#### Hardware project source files
========================

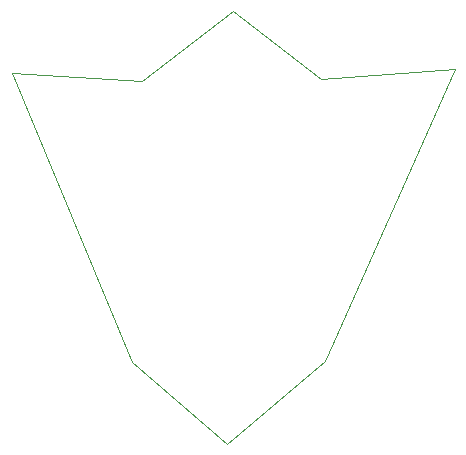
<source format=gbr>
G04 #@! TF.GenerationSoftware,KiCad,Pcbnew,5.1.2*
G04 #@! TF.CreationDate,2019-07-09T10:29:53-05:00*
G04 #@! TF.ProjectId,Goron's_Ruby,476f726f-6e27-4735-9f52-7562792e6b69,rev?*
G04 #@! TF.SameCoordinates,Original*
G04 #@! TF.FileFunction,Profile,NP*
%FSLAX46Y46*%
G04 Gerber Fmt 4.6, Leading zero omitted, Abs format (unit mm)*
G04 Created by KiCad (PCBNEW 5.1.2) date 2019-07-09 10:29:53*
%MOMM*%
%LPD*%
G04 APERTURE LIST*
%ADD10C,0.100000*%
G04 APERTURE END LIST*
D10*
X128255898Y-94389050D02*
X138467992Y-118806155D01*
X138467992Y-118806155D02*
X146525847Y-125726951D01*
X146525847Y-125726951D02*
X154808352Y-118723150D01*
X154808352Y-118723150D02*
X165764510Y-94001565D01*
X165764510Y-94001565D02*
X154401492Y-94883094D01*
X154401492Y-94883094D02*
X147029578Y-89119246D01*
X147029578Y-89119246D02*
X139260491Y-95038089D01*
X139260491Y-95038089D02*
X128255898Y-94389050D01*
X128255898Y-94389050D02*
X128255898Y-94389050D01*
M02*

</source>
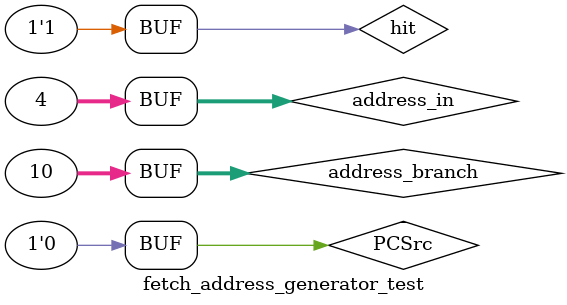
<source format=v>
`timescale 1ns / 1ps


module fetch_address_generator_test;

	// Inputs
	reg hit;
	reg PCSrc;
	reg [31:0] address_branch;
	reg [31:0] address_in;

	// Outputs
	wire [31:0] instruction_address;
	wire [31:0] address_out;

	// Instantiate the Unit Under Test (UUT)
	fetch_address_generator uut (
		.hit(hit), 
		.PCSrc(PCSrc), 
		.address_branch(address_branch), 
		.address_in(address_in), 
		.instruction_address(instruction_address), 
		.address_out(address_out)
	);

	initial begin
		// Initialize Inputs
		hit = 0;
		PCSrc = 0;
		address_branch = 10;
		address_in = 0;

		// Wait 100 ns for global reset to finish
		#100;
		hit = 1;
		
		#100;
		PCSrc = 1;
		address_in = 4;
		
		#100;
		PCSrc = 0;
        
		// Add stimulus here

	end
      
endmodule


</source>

========================

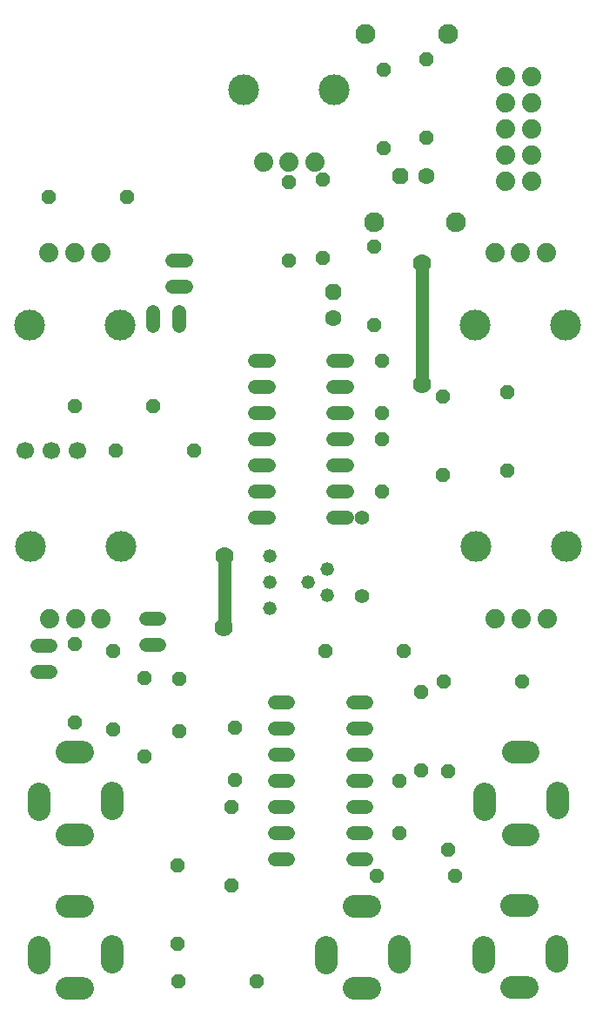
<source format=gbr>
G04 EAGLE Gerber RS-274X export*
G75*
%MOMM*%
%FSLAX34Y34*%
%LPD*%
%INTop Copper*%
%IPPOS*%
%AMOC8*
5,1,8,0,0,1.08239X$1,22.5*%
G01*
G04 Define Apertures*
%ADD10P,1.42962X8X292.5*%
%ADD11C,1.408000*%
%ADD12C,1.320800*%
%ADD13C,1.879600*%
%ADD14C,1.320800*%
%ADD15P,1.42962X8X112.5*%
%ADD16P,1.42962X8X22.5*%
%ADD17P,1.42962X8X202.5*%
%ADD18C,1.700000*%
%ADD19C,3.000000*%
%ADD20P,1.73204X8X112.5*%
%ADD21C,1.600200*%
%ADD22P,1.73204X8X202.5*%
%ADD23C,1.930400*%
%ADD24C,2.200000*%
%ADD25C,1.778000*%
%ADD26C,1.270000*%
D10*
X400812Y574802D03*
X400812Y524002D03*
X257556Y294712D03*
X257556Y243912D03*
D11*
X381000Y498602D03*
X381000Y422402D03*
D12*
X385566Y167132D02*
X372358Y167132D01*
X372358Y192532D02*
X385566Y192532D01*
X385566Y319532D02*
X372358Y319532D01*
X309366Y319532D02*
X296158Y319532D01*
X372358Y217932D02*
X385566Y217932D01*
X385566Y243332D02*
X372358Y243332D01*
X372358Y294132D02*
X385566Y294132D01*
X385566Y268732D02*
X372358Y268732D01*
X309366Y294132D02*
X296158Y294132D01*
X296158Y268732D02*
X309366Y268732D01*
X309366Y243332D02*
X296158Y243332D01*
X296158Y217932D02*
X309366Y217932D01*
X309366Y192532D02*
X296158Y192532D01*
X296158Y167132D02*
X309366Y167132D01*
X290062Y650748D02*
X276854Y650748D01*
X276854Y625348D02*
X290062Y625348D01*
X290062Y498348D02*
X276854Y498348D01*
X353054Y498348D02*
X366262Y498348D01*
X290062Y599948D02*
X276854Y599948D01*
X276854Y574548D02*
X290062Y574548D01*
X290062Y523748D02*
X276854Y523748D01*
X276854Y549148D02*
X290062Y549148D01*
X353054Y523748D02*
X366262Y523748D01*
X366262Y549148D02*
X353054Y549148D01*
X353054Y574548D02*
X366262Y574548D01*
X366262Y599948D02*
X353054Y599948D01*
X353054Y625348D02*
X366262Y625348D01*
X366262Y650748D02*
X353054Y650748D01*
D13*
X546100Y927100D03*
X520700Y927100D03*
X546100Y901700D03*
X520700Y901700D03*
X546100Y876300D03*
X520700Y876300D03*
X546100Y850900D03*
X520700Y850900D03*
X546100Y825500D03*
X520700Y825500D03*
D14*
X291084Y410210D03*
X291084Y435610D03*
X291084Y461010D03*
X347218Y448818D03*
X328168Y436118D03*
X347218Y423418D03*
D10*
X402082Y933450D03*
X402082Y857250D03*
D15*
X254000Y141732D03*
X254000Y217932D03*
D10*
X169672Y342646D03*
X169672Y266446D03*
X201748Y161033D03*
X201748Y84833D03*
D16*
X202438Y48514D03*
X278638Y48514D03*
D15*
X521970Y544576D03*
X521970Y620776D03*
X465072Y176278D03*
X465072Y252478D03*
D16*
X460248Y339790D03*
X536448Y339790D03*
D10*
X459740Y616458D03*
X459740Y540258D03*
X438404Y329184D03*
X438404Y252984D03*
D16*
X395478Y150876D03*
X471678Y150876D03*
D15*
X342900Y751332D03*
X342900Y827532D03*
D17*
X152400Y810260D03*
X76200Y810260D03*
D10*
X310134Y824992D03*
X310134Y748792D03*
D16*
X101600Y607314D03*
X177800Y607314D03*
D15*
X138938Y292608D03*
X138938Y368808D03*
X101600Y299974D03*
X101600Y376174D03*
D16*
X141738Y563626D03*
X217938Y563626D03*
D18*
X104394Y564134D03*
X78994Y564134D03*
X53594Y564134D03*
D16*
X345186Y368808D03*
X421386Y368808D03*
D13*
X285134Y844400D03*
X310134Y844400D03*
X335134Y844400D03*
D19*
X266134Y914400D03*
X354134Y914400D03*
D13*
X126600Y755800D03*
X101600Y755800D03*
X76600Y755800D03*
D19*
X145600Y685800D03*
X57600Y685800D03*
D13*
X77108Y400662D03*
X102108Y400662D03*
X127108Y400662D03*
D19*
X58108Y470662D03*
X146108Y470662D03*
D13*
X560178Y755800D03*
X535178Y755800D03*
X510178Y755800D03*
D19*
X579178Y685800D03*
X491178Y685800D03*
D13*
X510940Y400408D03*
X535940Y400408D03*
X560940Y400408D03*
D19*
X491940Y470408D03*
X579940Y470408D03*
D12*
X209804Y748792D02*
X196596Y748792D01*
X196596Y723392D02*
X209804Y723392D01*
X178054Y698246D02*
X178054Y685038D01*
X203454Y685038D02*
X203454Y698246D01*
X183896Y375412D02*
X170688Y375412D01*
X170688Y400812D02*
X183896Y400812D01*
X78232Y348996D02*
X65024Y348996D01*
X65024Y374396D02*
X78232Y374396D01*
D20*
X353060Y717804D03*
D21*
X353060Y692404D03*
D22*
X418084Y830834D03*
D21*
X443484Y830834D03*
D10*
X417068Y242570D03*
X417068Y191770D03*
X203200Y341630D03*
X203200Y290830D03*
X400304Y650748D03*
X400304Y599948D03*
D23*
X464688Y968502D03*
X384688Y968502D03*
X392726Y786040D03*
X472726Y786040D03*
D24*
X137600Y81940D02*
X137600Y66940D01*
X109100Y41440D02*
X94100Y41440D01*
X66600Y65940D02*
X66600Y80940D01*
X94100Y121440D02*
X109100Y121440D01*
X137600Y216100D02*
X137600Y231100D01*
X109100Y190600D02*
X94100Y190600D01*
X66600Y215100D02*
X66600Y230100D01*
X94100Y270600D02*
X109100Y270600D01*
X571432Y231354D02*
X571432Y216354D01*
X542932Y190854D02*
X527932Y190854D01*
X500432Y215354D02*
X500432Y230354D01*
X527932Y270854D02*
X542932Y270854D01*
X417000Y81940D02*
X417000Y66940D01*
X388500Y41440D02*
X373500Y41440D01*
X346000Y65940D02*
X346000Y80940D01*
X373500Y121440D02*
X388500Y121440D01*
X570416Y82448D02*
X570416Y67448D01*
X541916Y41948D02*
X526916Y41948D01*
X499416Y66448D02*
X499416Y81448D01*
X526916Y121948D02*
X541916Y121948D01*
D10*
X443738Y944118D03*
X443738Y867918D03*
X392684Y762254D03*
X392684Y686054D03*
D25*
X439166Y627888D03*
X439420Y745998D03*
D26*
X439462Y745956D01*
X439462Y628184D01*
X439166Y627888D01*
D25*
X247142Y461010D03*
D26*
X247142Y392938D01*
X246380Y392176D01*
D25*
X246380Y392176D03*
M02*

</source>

========================

#### What is required
What lines in the entries above include the string "Gerber"? Return each one.

#### Result
G04 Gerber Fmt 4.6, Leading zero omitted, Abs format (unit mm)*
G04 EAGLE Gerber RS-274X export*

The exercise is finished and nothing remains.